View larger version (18K): [in this window] [in a new window]   FIG. 3.   Inhibition of binding activity. Cells were preincubated with different concentrations of peptide RII (circles) or RIII (square), followed by the addition of CS1 (, ) or CS2 () and incubation for 1 h. The percent inhibition is decrease in fluorescence compared to the control where no peptide was added.

How and why are substantial amounts of amino acid polymorphism maintained in a pathogen's dominant surface protein and why are these exclusively concentrated in its immunodominant T-cell epitopes? De La Cruz et al. (5, 6) were the first to study polymorphism in CS genes, and they concluded that (i) there is a correlation between the small number of T epitopes in the protein and the regions of polymorphism and (ii) there is a biased ratio of nonsynonymous to synonymous mutations resulting in change at the protein level. These authors proceeded to speculate that the ratio of nonsynonymous to synonymous mutation was an indicator (not proof) of positive selection for variation at the site and that variation may be driven by immune selection. For better or worse, considerable work and thought since that time have focused on evaluating those ideas. To review the arguments here, both pro and con, would serve no purpose, and thus we only acknowledge those who questioned the interpretation (2), those that developed experimental approaches that led to alternative interpretations (3, 34), and those that used statistical approaches and a growing database of CS sequences to assess the confidence levels of putative indicators (15).
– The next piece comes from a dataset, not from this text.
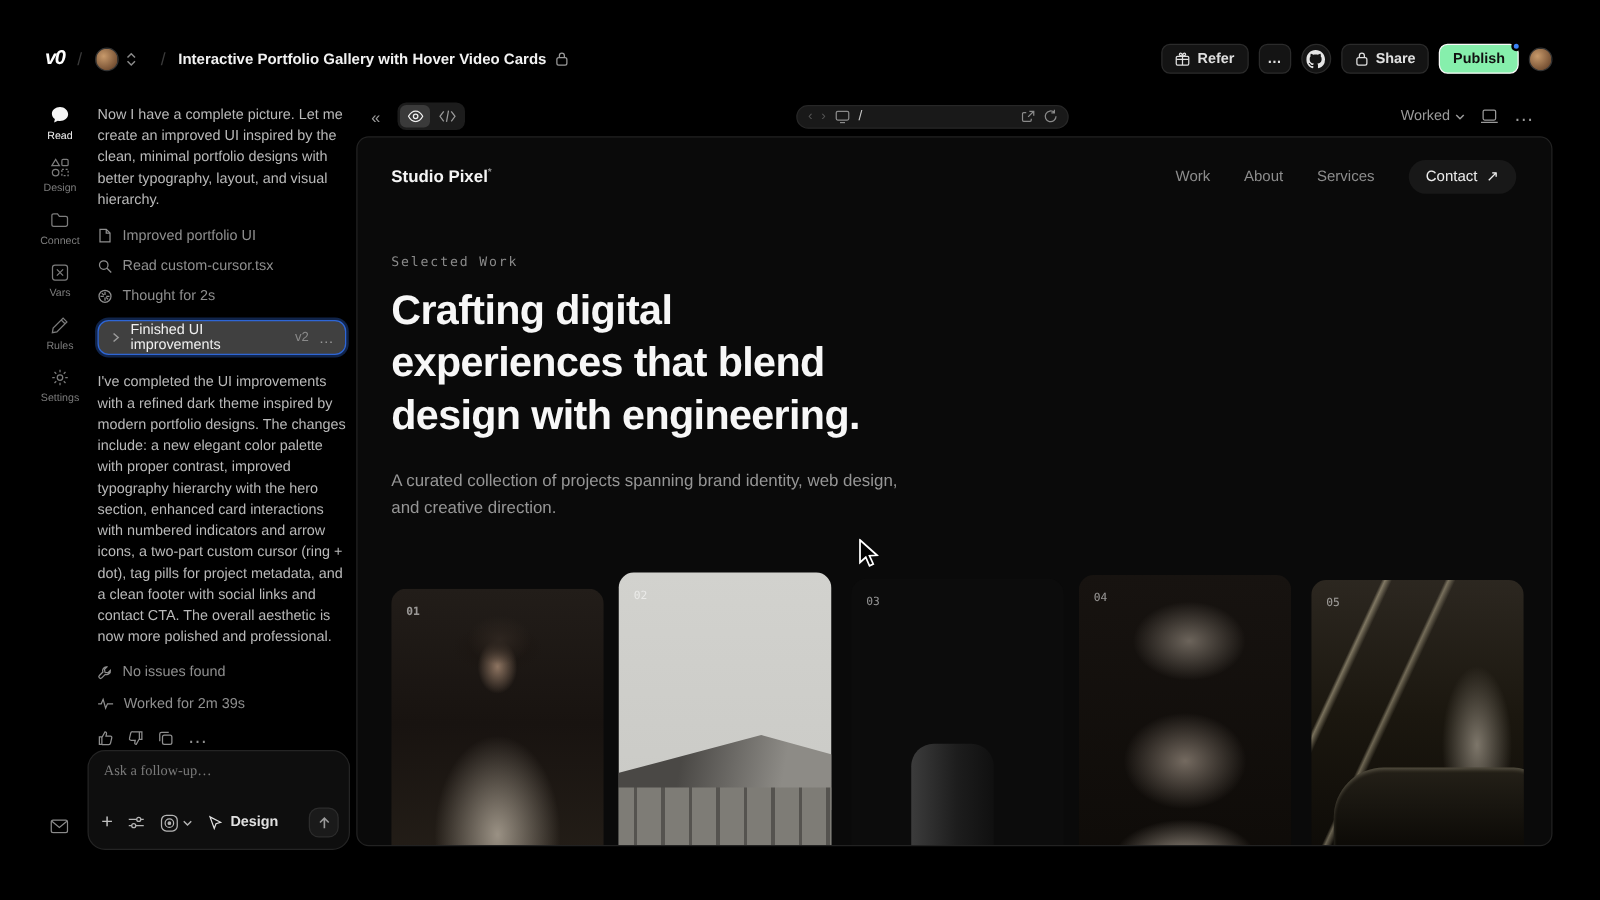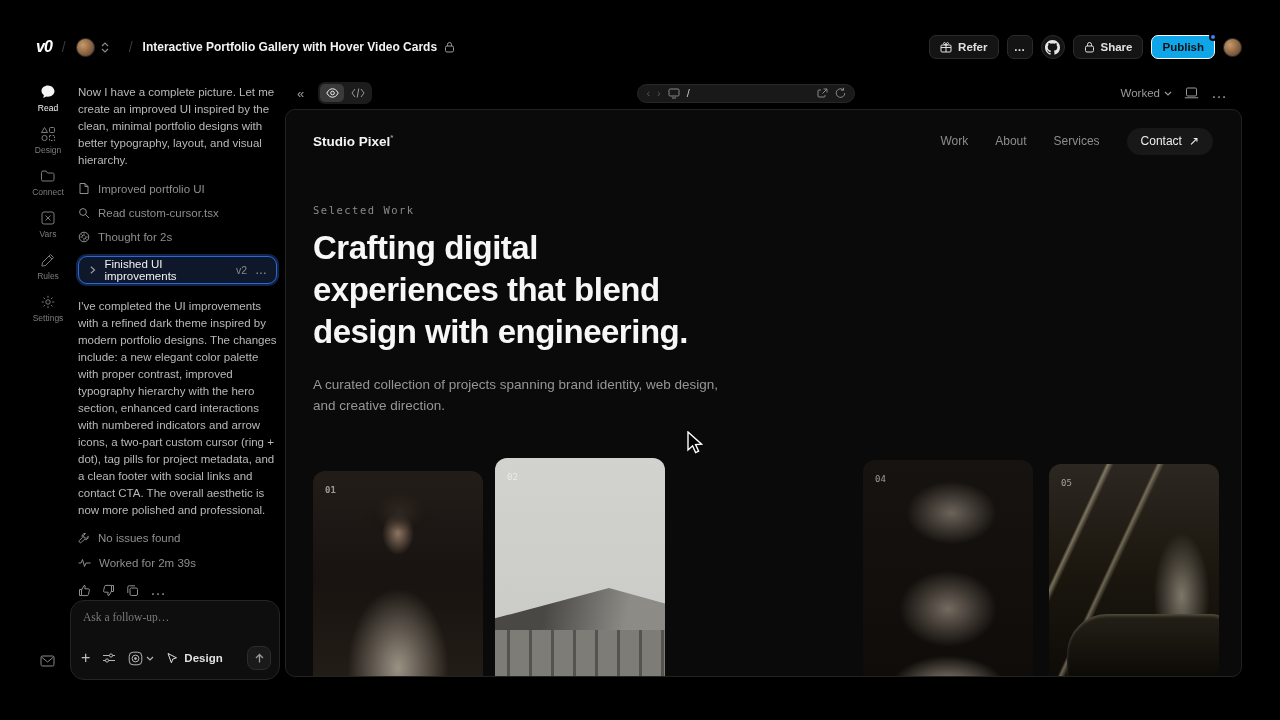"Publish" .btn.publish { background: #0ea5e9 -> #86efac }
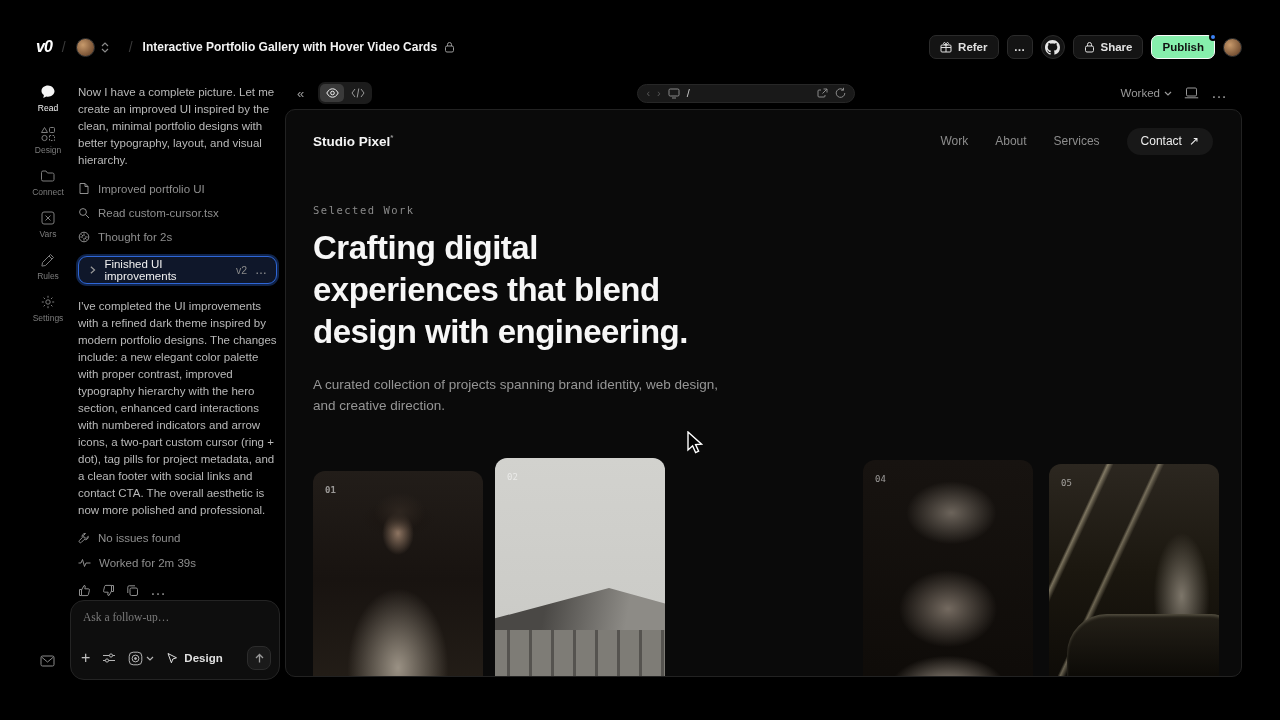"Finished UI improvements" .task-box { background: #0f172a -> #404040 }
The relationship between host and parasite is not an "arms race" or even a Faustian chess game, depending upon individual move and countermove, as it is portrayed by the popular press and in many journal articles. At least in the case of CS, the host and parasite have come to a balanced state(s). For example, the most effective way for sporozoites to evade a directed immune response to CS would be to rid the protein of sequence motifs that lead to an antiparasite response. The CTL epitope has not been eliminated and therefore appears to be essential to parasite survival. Hence, one already suspects what we have shown here: the immune system recognizes a sequence motif that is essential to the function of the parasite. This balance would suggest limitations on the number of acceptable forms of the epitope that are biologically successful. This hypothesis is supported by the observed homoplasy in the CTL epitopes (21), which often indicates a high rate of mutation in the region but a low number of possible character states. A vaccine including only dominant polymorphic forms would therefore focus the immune response on character states that best balance the necessity to invade liver cells and to evade the immune system. Since these features are tied, surviving minor variants genotypes would represent outliers with either reduced potential for transmission or an increased facility to elicit an immune response. Reduction in parasite numbers would disproportionately affect the fittest combinations.

Another hypothesis regarding the maintenance of CS polymorphism proposes that variation itself is selected and maintained because of the advantage given coinfection by antagonistic pairs (26). It also proposes limitations on the extent of T-cell epitope variation and hence is also supported by the observation of homoplasy in the CS gene (21). Selective advantage, in this case, relates to the concordance of pairs by way of mutual interference with human T-cell responses. It implies that "inclusion of all allelic peptide variants in such vaccines may not offer a solution to the well-recognized problem of antigenic polymorphism in malaria: inclusion of a variant epitope might even lead to antagonism of naturally acquired immunity of other variants, resulting in increased susceptibility" (26). This is an appealing hypothesis and has some experimental support. It does, however, depend upon the assumption that polymorphism is maintained solely as a response to the immune system and ignores the biological role of the immune target (7, 18). Further, the implications for vaccine design are directly opposite those indicated by the above results. Attributing this type of polymorphism solely to immune selective pressure is, at best, an incomplete explanation.